Thursday, March 17, 2016

San Domingo, Hans-Jürgen Syberberg, 1970

(Indulging in semantics; once in a while I can't resist...)

An "experimental film" in the full meaning of the phrase, or maybe rather an "experimenting film". That is, not part of a genre called "experimental cinema" (and also not a "filmed experiment"), but a film that performs an experiment. In the sense that the film as a whole constitutes a laboratory setting, a limited number of descrete elements, and a methodology that governs their interaction. (And in the sense that it constitutes nothing but these things). The hypothesis the experiment might or might not be testing remains strictly outside of the film, though, unavailable and even invisible both from the inside and for us. The film almost feels like an experiment without an experimenter.

Of course, orthodox scientific theory positions the experimenter as someone who disappears into metholdology. But cinematic experiments can't leave authorship behind (because at the end of the day they are just metaphors for experiments, not the real thing). In cinema, there are different ways to disappear into methodology, and these different ways are usually much more interesting than the experiments themselve.

From this perspective, Syberberg's film might be seen as the work of a conservative (who in later years moved towards the far right) engaging with leftish / anarchist youth movements.
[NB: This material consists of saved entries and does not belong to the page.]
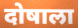
दोषाला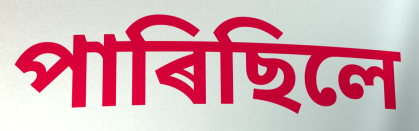
পাৰিছিলে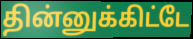
தின்னுக்கிட்டேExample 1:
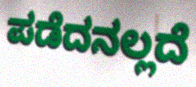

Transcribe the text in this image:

ಪಡೆದನಲ್ಲದೆ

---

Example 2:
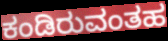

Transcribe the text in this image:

ಕಂಡಿರುವಂತಹ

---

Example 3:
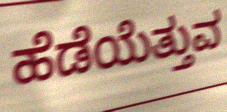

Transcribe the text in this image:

ಹೆಡೆಯೆತ್ತುವ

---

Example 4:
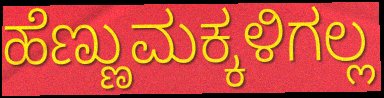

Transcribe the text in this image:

ಹೆಣ್ಣುಮಕ್ಕಳಿಗಲ್ಲ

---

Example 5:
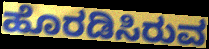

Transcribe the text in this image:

ಹೊರಡಿಸಿರುವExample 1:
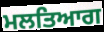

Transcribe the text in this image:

ਮਲਤਿਆਗ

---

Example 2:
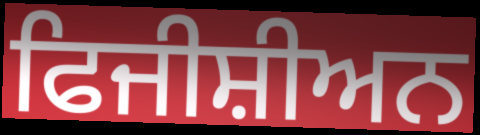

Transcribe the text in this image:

ਫਿਜੀਸ਼ੀਅਨ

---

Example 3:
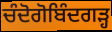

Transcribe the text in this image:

ਚੰਦੋਗੋਬਿੰਦਗੜ੍ਹ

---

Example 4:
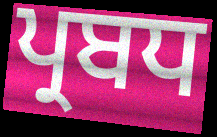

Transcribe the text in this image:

ਪ੍ਰਬਧ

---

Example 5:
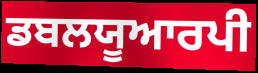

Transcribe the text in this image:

ਡਬਲਯੂਆਰਪੀ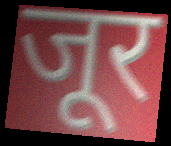
जूर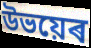
উভয়েৰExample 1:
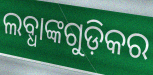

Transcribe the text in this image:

ଲବ୍ଧାଙ୍କଗୁଡ଼ିକର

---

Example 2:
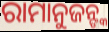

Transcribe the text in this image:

ରାମାନୁଜନ୍ଙ୍କ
He identifies with the young, violent, gloriously vulgar drifters he films aesthetically, but not politically. An interesting point of reference could be the work of Paul Morrissey - San Domingo even has its own Joe Dalessandro in Michael König (although the way both filmmakers use their main actors points towards crucial differences). Both Syberberg's and Morrissey's films are unsettling because of the perceived neutrality of the filmic gaze - because of the rather strange mode of their maker's disappearance into methodology.